(Document understanding data)
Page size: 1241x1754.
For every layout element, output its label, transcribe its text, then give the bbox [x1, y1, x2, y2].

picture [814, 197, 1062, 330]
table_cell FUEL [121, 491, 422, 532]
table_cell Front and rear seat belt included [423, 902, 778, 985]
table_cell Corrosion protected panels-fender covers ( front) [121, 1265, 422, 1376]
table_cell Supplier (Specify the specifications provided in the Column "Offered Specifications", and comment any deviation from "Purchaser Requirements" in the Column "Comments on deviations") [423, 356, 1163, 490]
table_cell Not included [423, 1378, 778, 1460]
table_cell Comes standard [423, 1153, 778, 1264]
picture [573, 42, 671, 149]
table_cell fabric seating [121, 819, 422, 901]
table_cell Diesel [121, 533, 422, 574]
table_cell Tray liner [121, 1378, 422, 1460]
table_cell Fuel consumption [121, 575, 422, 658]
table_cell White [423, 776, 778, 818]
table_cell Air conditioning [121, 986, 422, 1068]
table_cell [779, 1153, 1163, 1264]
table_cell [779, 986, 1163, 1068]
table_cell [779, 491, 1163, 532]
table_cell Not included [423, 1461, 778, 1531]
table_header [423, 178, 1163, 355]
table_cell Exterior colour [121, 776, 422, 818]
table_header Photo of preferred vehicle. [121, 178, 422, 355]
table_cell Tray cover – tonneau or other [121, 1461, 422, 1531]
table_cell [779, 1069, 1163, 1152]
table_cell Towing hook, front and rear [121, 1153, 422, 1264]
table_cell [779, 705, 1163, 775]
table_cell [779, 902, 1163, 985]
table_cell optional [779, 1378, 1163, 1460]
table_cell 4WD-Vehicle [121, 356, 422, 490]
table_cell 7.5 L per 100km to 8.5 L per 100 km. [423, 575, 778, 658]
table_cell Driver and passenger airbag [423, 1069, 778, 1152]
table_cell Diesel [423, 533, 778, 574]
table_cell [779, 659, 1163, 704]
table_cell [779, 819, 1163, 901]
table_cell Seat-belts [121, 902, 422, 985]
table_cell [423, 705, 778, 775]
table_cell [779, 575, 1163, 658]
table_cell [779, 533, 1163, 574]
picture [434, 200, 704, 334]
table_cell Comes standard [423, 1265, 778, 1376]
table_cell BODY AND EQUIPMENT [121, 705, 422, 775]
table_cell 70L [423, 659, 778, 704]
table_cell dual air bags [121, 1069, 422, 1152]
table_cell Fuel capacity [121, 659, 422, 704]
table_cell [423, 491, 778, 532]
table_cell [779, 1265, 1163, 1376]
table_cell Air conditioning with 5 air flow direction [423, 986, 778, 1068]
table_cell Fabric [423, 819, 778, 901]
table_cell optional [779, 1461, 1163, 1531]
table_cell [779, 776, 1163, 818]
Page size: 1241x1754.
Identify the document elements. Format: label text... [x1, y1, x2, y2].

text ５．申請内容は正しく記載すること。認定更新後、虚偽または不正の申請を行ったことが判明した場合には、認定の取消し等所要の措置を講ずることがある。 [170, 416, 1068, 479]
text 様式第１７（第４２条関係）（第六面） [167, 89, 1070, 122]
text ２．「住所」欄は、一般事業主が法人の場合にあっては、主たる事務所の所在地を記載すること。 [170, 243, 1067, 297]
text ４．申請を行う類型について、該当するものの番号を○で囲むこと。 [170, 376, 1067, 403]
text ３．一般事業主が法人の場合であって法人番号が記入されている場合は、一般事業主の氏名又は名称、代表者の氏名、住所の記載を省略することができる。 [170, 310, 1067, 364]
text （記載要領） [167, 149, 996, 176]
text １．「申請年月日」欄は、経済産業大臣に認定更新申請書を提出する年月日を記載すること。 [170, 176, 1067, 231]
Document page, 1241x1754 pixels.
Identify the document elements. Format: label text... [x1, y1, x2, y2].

TASK DIRECTIONS: Wherever a line in the entries holds "picture", copy that line.

YOUR RESPONSE:
picture [814, 197, 1062, 330]
picture [573, 42, 671, 149]
picture [434, 200, 704, 334]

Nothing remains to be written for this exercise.